How do Gestures Actualize Young Learners’ Affection: Sympathizing George’s Gestures as Depicted in The Slithery Day
DOI:
https://doi.org/10.21512/humaniora.v13i2.7871Keywords:
gestures actualization, gestural expressions, young learners, speech acts, teaching valueAbstract
The research targets articulating George’s gestural expressions that contribute to young learners’ affection. Teaching values become the turning point in children’s behavioral learning processes where they can comprehend the values as adaptable as possible towards supportive environments. Data collection was primarily undertaken from George’s The Slithery Day episode linked to the YouTube web.
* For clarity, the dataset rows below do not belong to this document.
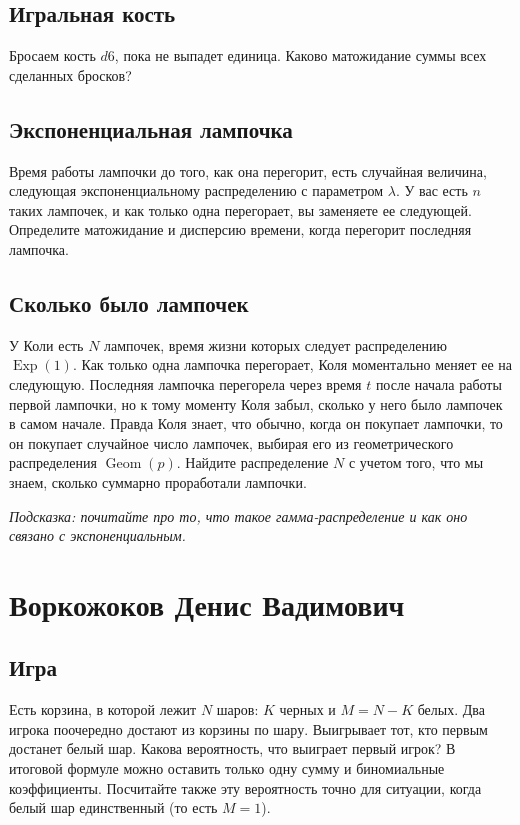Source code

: \documentclass[12pt]{article}
\DeclareMathOperator{\Geom}{Geom}
\DeclareMathOperator{\Exp}{Exp}
\begin{document}
\subsection{Игральная кость}Бросаем кость $d6$, пока не выпадет единица. Каково матожидание суммы всех сделанных бросков?

\subsection{Экспоненциальная лампочка}
Время работы лампочки до того, как она перегорит, есть случайная величина, следующая экспоненциальному распределению с параметром $\lambda$. У вас есть $n$ таких лампочек, и как только одна перегорает, вы заменяете ее следующей. Определите матожидание и дисперсию времени, когда перегорит последняя лампочка.

\subsection{Сколько было лампочек}
У Коли есть $N$ лампочек, время жизни которых следует распределению $\Exp(1)$. Как только одна лампочка перегорает, Коля моментально меняет ее на следующую. Последняя лампочка перегорела через время $t$ после начала работы первой лампочки, но к тому моменту Коля забыл, сколько у него было лампочек в самом начале. Правда Коля знает, что обычно, когда он покупает лампочки, то он покупает случайное число лампочек, выбирая его из геометрического распределения $\Geom(p)$. Найдите распределение $N$ с учетом того, что мы знаем, сколько суммарно проработали лампочки. 

\emph{Подсказка: почитайте про то, что такое гамма-распределение и как оно связано с экспоненциальным.}

\newpage
\section{Воркожоков Денис Вадимович}

\subsection{Игра}
Есть корзина, в которой лежит $N$ шаров: $K$ черных и $M = N - K$ белых. Два игрока поочередно достают из корзины по шару. Выигрывает тот, кто первым достанет белый шар. Какова вероятность, что выиграет первый игрок? В итоговой формуле можно оставить только одну сумму и биномиальные коэффициенты. Посчитайте также эту вероятность точно для ситуации, когда белый шар единственный (то есть $M = 1$).
\end{document}
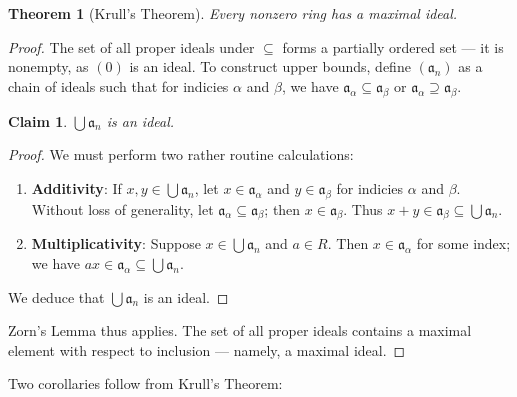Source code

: \documentclass[11pt]{article}
\newtheorem{theorem}{Theorem}
\newtheorem{claim}{Claim}
\begin{document}
\begin{adjustwidth}{0.5cm}{}
	\begin{theorem}[Krull's Theorem]
		Every nonzero ring has a maximal ideal.
	\end{theorem}
	\begin{proof}
		The set of all proper ideals under $\subseteq$ forms a partially ordered set --- it is nonempty, as $(0)$ is an ideal. To construct upper bounds, define $(\mathfrak{a}_{n})$ as a chain of ideals such that for indicies $\alpha$ and $\beta$, we have $\mathfrak{a}_{\alpha} \subseteq \mathfrak{a}_{\beta}$ or $\mathfrak{a}_{\alpha} \supseteq \mathfrak{a}_{\beta}$.
		\begin{adjustwidth}{0.5cm}{}
			\begin{claim}
				$\bigcup \mathfrak{a}_{n}$ is an ideal. 
			\end{claim}
			\begin{proof}\renewcommand{\qedsymbol}{}
				We must perform two rather routine calculations:
				\begin{enumerate}
					\item \textbf{Additivity}: If $x, y \in \bigcup \mathfrak{a}_{n}$, let $x \in \mathfrak{a}_{\alpha}$ and $y \in \mathfrak{a}_{\beta}$ for indicies $\alpha$ and $\beta$. Without loss of generality, let $\mathfrak{a}_{\alpha} \subseteq \mathfrak{a}_{\beta}$; then $x \in \mathfrak{a}_{\beta}$. Thus $x + y \in \mathfrak{a}_{\beta} \subseteq \bigcup \mathfrak{a}_{n}$.
					\item \textbf{Multiplicativity}: Suppose $x \in \bigcup \mathfrak{a}_{n}$ and $a \in R$. Then $x \in \mathfrak{a}_{\alpha}$ for some index; we have $ax \in \mathfrak{a}_{\alpha} \subseteq \bigcup \mathfrak{a}_{n}$.
				\end{enumerate}
				We deduce that $\bigcup \mathfrak{a}_{n}$ is an ideal.
			\end{proof}
		\end{adjustwidth}
		Zorn's Lemma thus applies. The set of all proper ideals contains a maximal element with respect to inclusion --- namely, a maximal ideal.
	\end{proof}
\end{adjustwidth}

Two corollaries follow from Krull's Theorem:

\newpage
\end{document}
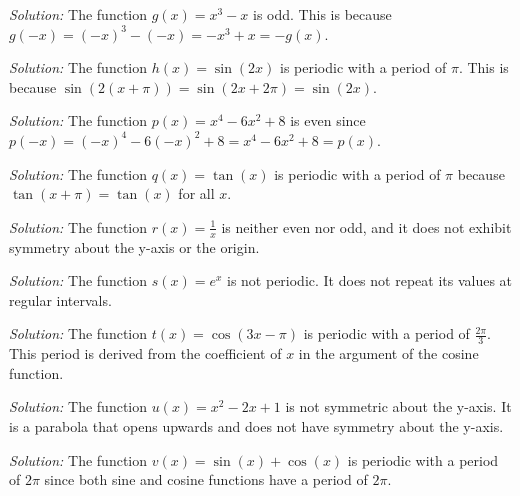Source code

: \documentclass[a4paper,12pt]{book}
\newenvironment{solution}[1][]
{\par\noindent\textit{Solution:} \rmfamily}{\medskip}
\begin{document}
\begin{solution}[2]
The function \( g(x) = x^3 - x \) is odd. This is because \( g(-x) = (-x)^3 - (-x) = -x^3 + x = -g(x) \).
\end{solution}

\begin{solution}[3]
The function \( h(x) = \sin(2x) \) is periodic with a period of \( \pi \). This is because \(\sin(2(x + \pi)) = \sin(2x + 2\pi) = \sin(2x)\).
\end{solution}

\begin{solution}[4]
The function \( p(x) = x^4 - 6x^2 + 8 \) is even since \( p(-x) = (-x)^4 - 6(-x)^2 + 8 = x^4 - 6x^2 + 8 = p(x) \).
\end{solution}

\begin{solution}[5]
The function \( q(x) = \tan(x) \) is periodic with a period of \( \pi \) because \(\tan(x + \pi) = \tan(x)\) for all \(x\).
\end{solution}

\begin{solution}[6]
The function \( r(x) = \frac{1}{x} \) is neither even nor odd, and it does not exhibit symmetry about the y-axis or the origin.
\end{solution}

\begin{solution}[7]
The function \( s(x) = e^x \) is not periodic. It does not repeat its values at regular intervals.
\end{solution}

\begin{solution}[8]
The function \( t(x) = \cos(3x - \pi) \) is periodic with a period of \( \frac{2\pi}{3} \). This period is derived from the coefficient of \(x\) in the argument of the cosine function.
\end{solution}

\begin{solution}[9]
The function \( u(x) = x^2 - 2x + 1 \) is not symmetric about the y-axis. It is a parabola that opens upwards and does not have symmetry about the y-axis.
\end{solution}

\begin{solution}[10]
The function \( v(x) = \sin(x) + \cos(x) \) is periodic with a period of \( 2\pi \) since both sine and cosine functions have a period of \( 2\pi \).
\end{solution}
\end{document}
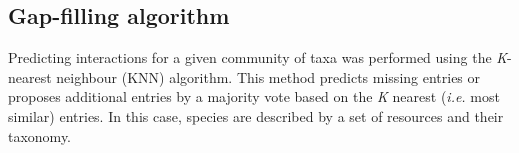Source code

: \documentclass[letterpaper]{article}
\begin{document}
  \subsection{Gap-filling algorithm} %


Predicting interactions for a given community of taxa was performed using the \textit{K}-nearest neighbour (KNN) algorithm. This method predicts missing entries or proposes additional entries by a majority vote based on the \textit{K} nearest (\textit{i.e.} most similar) entries. In this case, species are described by a set of resources and their taxonomy.
\end{document}
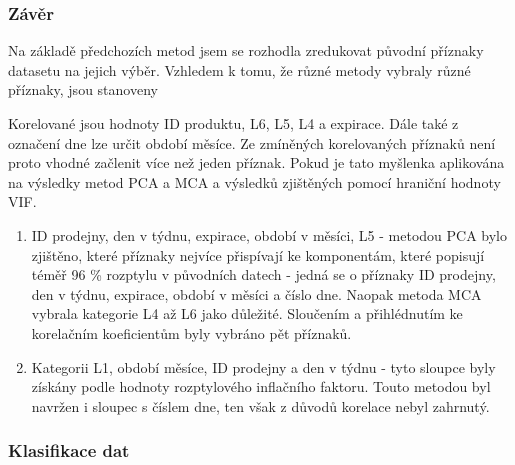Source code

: \subsubsection*{Závěr}

Na základě předchozích metod jsem se rozhodla zredukovat původní příznaky datasetu na jejich výběr. Vzhledem k tomu, že různé metody vybraly různé příznaky, jsou stanoveny

Korelované jsou hodnoty ID produktu, L6, L5, L4 a expirace. Dále také z označení dne lze určit období měsíce. Ze zmíněných korelovaných příznaků není proto vhodné začlenit více než jeden příznak. Pokud je tato myšlenka aplikována na výsledky metod PCA a MCA a výsledků zjištěných pomocí hraniční hodnoty VIF.

\begin{enumerate}
    \item ID prodejny, den v týdnu, expirace, období v měsíci, L5 - metodou PCA bylo zjištěno, které příznaky nejvíce přispívají ke komponentám, které popisují téměř 96 \% rozptylu v původních datech - jedná se o příznaky ID prodejny, den v týdnu, expirace, období v měsíci a číslo dne. Naopak metoda MCA vybrala kategorie L4 až L6 jako důležité. Sloučením a přihlédnutím ke korelačním koeficientům byly vybráno pět příznaků.
    \item Kategorii L1, období měsíce, ID prodejny a den v týdnu - tyto sloupce byly získány podle hodnoty rozptylového inflačního faktoru. Touto metodou byl navržen i sloupec s číslem dne, ten však z důvodů korelace nebyl zahrnutý.
\end{enumerate}

\subsubsection{Klasifikace dat}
Data analysis was adjustably analyzed through George’s visually gestural expressions that initiated its positive and constructive speech acts accordingly. However, Oliveira’s (2009) directives options use of imperatives, declarative, and interrogatives were attributed to accomplishing the content analysis. The results record that George’s gestural expressions might teach young learners about showing hospitality and helping to each other, setting off innovativeness with the variously tiring endeavors, eagerly willing to know something new as addressing life skills, and respecting someone else creations, as well as performing the capability of conveying, promising, asking, demanding, commanding, requesting, complaining, and announcing that supported the empirical speech acts. These gestural expressions afford the functional, observable, workable, concrete, and empirical positions as if showing the recognizable relationships and the goodness in George’s interactions with others. However, George’s experientially gestural expressions symbolized non-verbal communication agreements to the significance of young learners’ sensitive adaptability in their daily learning and interaction processes.